■ **Directions for this task**
Transcribe, exactly as they appear, only the lines from the one holding "Rendered at 1241 by 1754 pixels." through the end of the entries below.

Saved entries

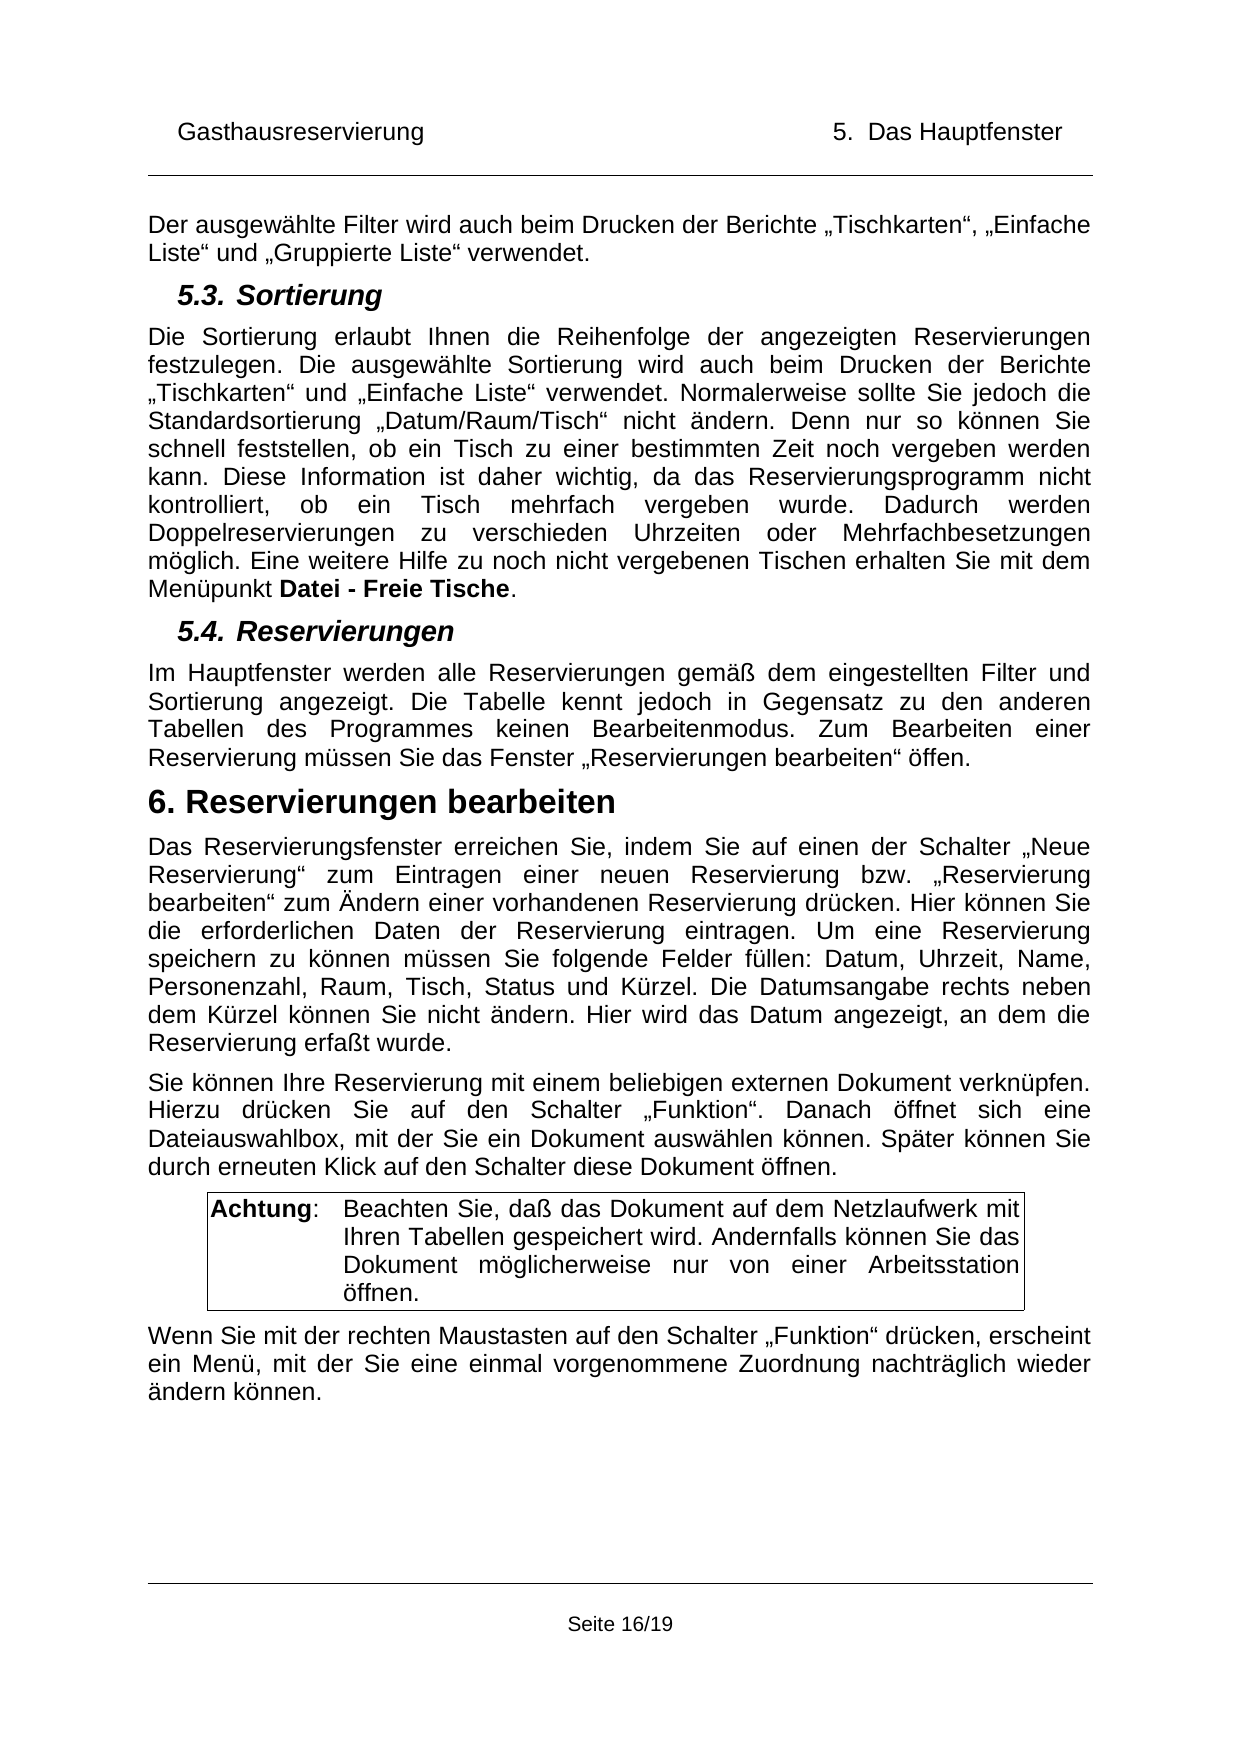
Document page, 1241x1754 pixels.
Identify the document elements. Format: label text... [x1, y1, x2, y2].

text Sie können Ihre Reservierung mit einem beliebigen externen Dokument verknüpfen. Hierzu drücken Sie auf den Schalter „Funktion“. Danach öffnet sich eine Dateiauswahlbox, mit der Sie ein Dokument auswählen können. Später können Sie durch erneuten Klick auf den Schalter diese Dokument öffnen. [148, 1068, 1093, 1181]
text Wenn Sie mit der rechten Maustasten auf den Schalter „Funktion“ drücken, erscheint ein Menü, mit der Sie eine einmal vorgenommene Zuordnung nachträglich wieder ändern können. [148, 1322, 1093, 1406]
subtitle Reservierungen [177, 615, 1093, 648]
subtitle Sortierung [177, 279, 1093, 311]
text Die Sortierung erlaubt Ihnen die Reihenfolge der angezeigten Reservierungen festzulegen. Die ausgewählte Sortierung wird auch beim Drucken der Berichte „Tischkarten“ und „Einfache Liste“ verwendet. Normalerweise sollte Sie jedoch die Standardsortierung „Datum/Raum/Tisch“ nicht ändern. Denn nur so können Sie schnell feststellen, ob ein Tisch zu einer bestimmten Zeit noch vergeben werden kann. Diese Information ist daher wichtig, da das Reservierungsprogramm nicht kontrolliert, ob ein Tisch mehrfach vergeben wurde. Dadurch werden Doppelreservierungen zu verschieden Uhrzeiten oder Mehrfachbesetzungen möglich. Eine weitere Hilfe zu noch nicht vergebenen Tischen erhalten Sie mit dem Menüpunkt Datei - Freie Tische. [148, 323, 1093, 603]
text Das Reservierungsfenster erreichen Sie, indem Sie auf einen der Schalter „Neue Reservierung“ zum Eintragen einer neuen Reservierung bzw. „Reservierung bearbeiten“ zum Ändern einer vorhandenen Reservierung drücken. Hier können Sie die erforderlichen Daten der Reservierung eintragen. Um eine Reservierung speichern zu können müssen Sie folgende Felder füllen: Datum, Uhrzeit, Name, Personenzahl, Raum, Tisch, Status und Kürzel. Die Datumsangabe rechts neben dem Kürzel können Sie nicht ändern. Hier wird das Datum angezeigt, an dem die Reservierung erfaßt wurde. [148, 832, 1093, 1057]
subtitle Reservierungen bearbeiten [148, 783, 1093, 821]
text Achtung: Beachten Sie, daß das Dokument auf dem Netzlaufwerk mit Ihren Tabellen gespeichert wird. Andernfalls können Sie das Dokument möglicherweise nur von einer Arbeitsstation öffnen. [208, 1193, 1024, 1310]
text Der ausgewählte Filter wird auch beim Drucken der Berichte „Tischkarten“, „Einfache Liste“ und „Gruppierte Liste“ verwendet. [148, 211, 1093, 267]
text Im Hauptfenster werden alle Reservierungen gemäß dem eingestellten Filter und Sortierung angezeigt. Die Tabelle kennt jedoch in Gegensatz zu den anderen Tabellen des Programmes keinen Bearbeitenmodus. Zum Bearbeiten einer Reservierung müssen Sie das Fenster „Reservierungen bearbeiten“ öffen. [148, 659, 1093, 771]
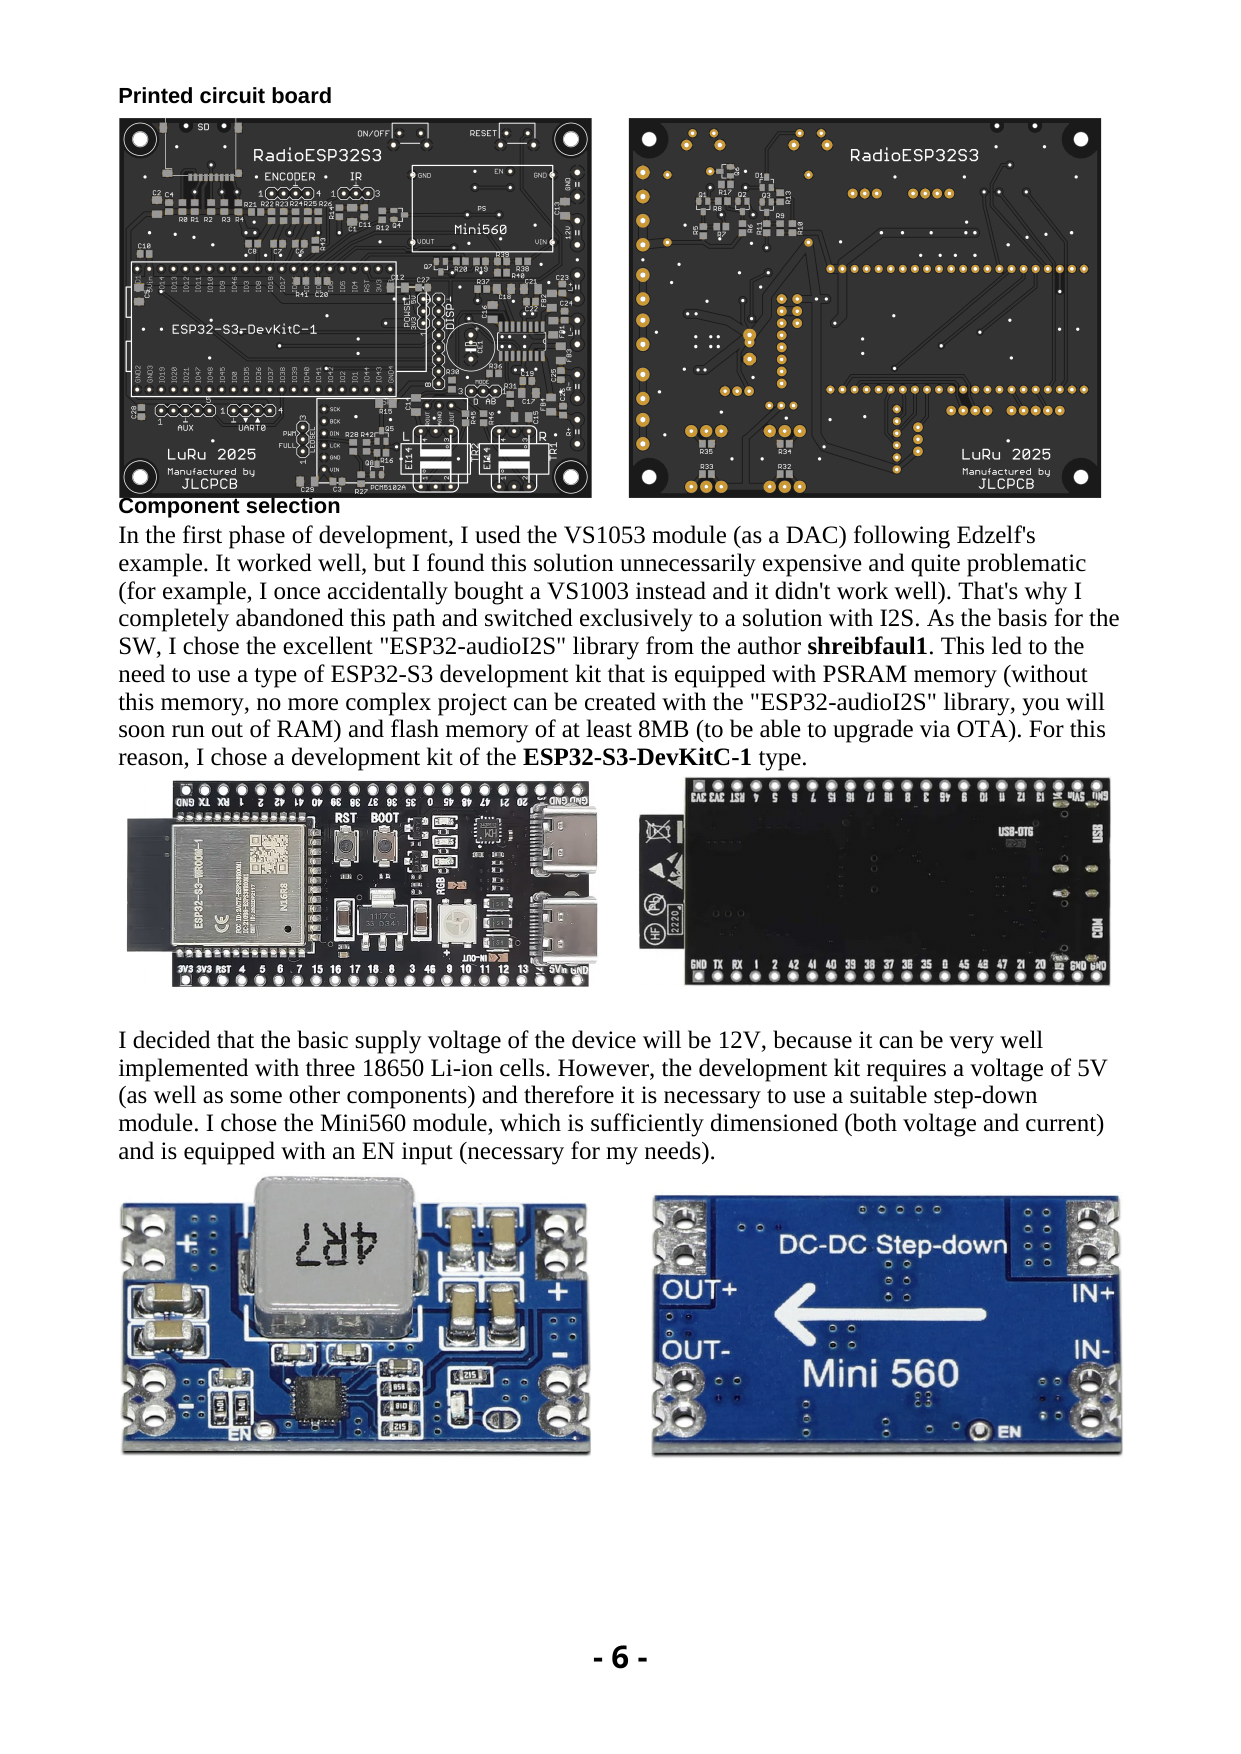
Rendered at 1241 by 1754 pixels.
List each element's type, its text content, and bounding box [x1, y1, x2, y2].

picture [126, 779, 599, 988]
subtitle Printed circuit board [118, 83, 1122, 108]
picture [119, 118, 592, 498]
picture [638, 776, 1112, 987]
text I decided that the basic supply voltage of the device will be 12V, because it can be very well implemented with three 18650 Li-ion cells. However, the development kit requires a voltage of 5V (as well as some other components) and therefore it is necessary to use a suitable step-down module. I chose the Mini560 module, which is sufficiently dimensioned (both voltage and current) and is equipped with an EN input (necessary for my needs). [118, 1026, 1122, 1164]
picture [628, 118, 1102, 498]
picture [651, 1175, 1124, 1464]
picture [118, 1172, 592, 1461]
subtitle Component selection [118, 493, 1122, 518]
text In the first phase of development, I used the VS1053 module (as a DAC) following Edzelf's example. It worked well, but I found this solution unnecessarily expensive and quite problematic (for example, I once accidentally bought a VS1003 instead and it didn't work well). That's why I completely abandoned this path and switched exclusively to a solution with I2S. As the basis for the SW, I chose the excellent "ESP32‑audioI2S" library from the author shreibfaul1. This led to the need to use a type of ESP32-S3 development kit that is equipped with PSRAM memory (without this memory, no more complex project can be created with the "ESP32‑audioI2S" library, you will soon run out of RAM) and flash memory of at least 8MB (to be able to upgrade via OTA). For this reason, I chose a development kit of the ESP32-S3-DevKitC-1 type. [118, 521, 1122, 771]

■ **Solution for this task**
Rendered at 1241 by 1754 pixels.
List each element's type, its text content, and bounding box [x1, y1, x2, y2].

picture [126, 779, 599, 988]
subtitle Printed circuit board [118, 83, 1122, 108]
picture [119, 118, 592, 498]
picture [638, 776, 1112, 987]
text I decided that the basic supply voltage of the device will be 12V, because it can be very well implemented with three 18650 Li-ion cells. However, the development kit requires a voltage of 5V (as well as some other components) and therefore it is necessary to use a suitable step-down module. I chose the Mini560 module, which is sufficiently dimensioned (both voltage and current) and is equipped with an EN input (necessary for my needs). [118, 1026, 1122, 1164]
picture [628, 118, 1102, 498]
picture [651, 1175, 1124, 1464]
picture [118, 1172, 592, 1461]
subtitle Component selection [118, 493, 1122, 518]
text In the first phase of development, I used the VS1053 module (as a DAC) following Edzelf's example. It worked well, but I found this solution unnecessarily expensive and quite problematic (for example, I once accidentally bought a VS1003 instead and it didn't work well). That's why I completely abandoned this path and switched exclusively to a solution with I2S. As the basis for the SW, I chose the excellent "ESP32‑audioI2S" library from the author shreibfaul1. This led to the need to use a type of ESP32-S3 development kit that is equipped with PSRAM memory (without this memory, no more complex project can be created with the "ESP32‑audioI2S" library, you will soon run out of RAM) and flash memory of at least 8MB (to be able to upgrade via OTA). For this reason, I chose a development kit of the ESP32-S3-DevKitC-1 type. [118, 521, 1122, 771]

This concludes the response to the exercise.